Das Gymnasium testet Systeme, die manchmal allerdings mehr versprechen als sie halten - und schaltet sie auch wieder ab. Von anderen Anwendungen sind die KI-Verantwortlichen begeistert. Ein System nimmt Lehrern bei der Vorbereitung viel Zeit ab. Viel verspricht sich Lehrer Jan Heistermann außerdem von einer Anwendung, bei der Schüler üben können, Präsentationen zu halten - ausgestattet sogar mit virtueller Brille. Wie schnell sprechen sie, verwenden sie Füllwörter, wohin blicken sie? Darauf gibt es dann Rückmeldung. "Für uns hört es sich super an." Wie die Jugendlichen reagieren, bleibt abzuwarten. Deutlich wird an diesem Beispiel aber auch: KI-Elemente sind sogar mit finanzieller Unterstützung durch Unternehmen nur bedingt zu kaufen. Beispiel VR-Brillen: "Bald haben wir 17", sagt Jan Heistermann. Das Gymnasium hat fast 1000 Kinder.

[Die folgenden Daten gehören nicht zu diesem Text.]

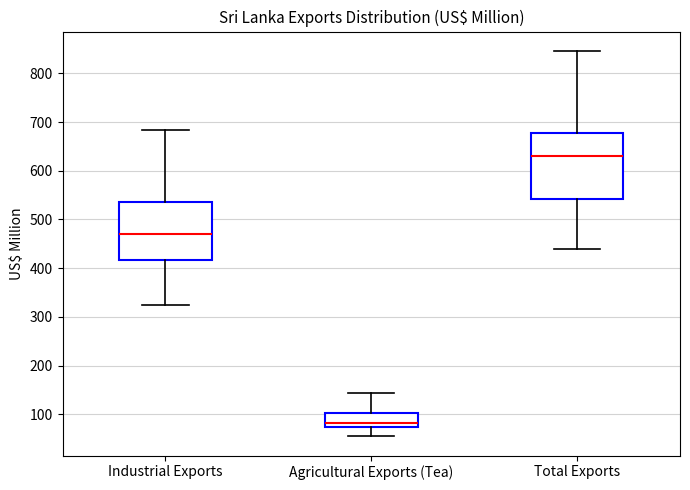

Comparing the boxes themselves (not the whiskers), which one is the tallest?

Total Exports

Dank KI denken Lehrer auch über neue Bewertungskriterien von Arbeiten nach. Jan Heistermann sagt beispielsweise, dass es Abzüge für schlechtes Layout in Powerpoint-Präsentationen geben müsste. KI-Anwendungen könnten schließlich alles glätten. Und zumindest Antje Hanusch, die Mathematik, Informatik und Chemie unterrichtet, findet bei Präsentationen in ihren Fächern: Die Kinder sollten eine KI das Geschriebene kontrollieren lassen. "Ich verlange einen flüssigen Text."